Büyüme var, istikrar yok...
Sanayi Üretim Endeksi, ekonomideki canlanmanın ve büyüme oranının önemli bir göstergesidir. Sanayi Üretim Endeksi bu Mart ayında yüzde 21.1 oranında arttı. Geçen sene Mart ayında ise yüzde 20.9’a düşmüştü.
Bu sene ilk çeyrekte ortaya çıkan ekonomik göstergeler, büyümenin olacağını ve fakat büyümeden daha önemli olan ekonomik istikrarın henüz sağlanamadığını gösteriyor.
1) Sanayide ilk çeyrek büyüme, geçen seneki ilk çeyrek küçülmeyi telafi edemedi. Mart 2010 sanayi üretim endeksi 116.2 oldu. 2008 Mart ayında bu endeks 121.2 idi. Yani Sanayi Üretimi henüz 2008 seviyesine ulaşamadı.

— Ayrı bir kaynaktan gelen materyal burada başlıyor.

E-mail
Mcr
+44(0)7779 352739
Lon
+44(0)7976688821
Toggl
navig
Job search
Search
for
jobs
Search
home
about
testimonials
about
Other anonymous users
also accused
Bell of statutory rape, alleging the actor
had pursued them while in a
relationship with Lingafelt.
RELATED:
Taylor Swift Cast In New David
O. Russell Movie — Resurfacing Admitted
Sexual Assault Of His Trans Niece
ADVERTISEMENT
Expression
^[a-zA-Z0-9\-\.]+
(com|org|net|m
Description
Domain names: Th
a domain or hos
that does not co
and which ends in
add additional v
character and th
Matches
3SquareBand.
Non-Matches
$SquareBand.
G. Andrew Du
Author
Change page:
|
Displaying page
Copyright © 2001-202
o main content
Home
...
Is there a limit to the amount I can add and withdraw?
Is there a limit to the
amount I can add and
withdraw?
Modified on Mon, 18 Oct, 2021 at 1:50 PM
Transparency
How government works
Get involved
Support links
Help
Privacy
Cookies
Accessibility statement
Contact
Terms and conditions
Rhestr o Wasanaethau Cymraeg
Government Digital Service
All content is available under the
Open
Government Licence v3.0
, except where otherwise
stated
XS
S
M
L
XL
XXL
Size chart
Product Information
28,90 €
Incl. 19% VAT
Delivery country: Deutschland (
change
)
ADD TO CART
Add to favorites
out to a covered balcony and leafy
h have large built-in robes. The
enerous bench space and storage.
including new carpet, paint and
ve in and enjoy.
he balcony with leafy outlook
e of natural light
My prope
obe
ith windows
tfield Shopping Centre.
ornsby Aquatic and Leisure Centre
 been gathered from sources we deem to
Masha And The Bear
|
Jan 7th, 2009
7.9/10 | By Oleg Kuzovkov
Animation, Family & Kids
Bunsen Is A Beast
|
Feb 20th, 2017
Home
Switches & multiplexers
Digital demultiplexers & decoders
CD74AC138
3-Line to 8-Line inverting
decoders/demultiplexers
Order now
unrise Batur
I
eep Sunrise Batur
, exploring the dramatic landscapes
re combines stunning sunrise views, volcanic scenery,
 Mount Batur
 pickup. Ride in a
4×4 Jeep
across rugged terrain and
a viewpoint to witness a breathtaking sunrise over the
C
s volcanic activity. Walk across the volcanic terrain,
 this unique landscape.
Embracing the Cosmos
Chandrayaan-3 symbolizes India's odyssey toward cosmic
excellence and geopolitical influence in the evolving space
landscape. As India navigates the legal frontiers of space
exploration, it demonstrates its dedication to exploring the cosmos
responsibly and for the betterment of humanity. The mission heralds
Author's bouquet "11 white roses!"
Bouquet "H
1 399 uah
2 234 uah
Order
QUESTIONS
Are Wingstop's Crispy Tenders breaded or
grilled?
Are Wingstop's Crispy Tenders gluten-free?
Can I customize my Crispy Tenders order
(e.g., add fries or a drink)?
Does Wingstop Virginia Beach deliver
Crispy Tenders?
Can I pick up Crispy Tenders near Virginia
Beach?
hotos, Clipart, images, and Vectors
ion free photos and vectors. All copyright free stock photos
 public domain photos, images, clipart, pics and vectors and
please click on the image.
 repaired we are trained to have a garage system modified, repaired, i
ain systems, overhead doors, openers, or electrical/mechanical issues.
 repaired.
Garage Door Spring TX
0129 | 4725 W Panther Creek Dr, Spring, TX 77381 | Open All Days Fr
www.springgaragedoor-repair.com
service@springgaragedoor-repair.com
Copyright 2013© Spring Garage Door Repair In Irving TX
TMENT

SANAYİ ÜRETİM ENDEKSİ (2005=100)
AYLAR 2008 2009 2010
OCAK 112.6 .88.5 ..99.2
ŞUBAT 111.1 .84.8 ..99.9
MART 121.2 .95.9 116.0
2) Merkez Bankası, IMF tanımı çerçevesinde ve on dokuz ülkeye göre (Belçika, Almanya, İspanya, Fransa, İsviçre, Hollanda, İtalya, İngiltere, ABD, Japonya, İsveç, Avusturya, Kanada, Kore, Tayvan, İran, Brezilya, Çin, Yunanistan) reel kur endeksini hesaplamaktadır. Bu endeksi 2002 yılı Haziran ayını yüz kabul ederek yeniden hesaplarsak, TÜFE bazlı reel kur endeksi Nisan 2010’da 158 çıkmaktadır. Yani bu şartlarda TL aşırı değer kazanmıştır. Örneğin şimdi bir doların 2.4 lira olması gerekir. Aksi halde Türkiye devamlı dışa bağımlı, ithalata bağımlı büyüyecek ve cari açık verecektir.
Mamafih, bu sene ilk çeyrekte cari açığımız 9.9 milyar dolara çıkmıştır. Bütçe açığı, iç istikrarı bozar ve fakat dışarıya kaynak çıkışı olmaz. Oysaki cari açık, ülke kaynaklarının yurt dışına çıkışı demektir ve ayrıca finansmanı için de ülke faiz ödemektedir.
3) 2010 ilk çeyrekte, doğrudan yabancı sermaye girişi de azaldı. 2009 ilk çeyrekte giren doğrudan yabancı sermaye 1.964 milyon dolar iken, 2010 yılı ilk çeyreğinde 852 milyon dolara geriledi.
İstikrarlı büyüme için sıfırdan yatırım yapacak yabancı sermaye girişi önemlidir. Sıcak para girişi ekonomide kırılganlığı artırıyor. Kur üzerinde baskı yaratıyor. IMF bile artık sıcak paranın kontrol edilmesini istiyor...
Yapılması gereken sıcak paranın kontrol altında tutulması, buna karşılık sıfırdan yatırım yapacak yabancı sermayeye daha fazla teşvik verilmesidir.
4) Hükümet borç yükünü düşürdüm diyor... Ancak ilk çeyrekte kamu dış borcu 6 milyar lira, hazine iç borcu ise 12.3 milyar lira arttı. Yani 3 ayda AKP hükümeti 18.3 milyar lira net borç aldı.
5) Merkezi Bütçe açığı da ilk çeyrekte 16 milyar lira oldu.
6) IMKB, dünya borsaları içinde en kırılgan borsadır. Bir günde yüzde 7 düşen ve aynı oranda artan bir sermaye piyasası, ekonomik istikrara izin vermez.
Yapılması gereken, iktisat politikalarını, ulusal çıkarlarımız doğrulusunda yeniden yapılandırmaktır. Her şeyden önce gerçekçi kur’a geçerek Türkiye’nin kan kaybını önlemek zorundayız.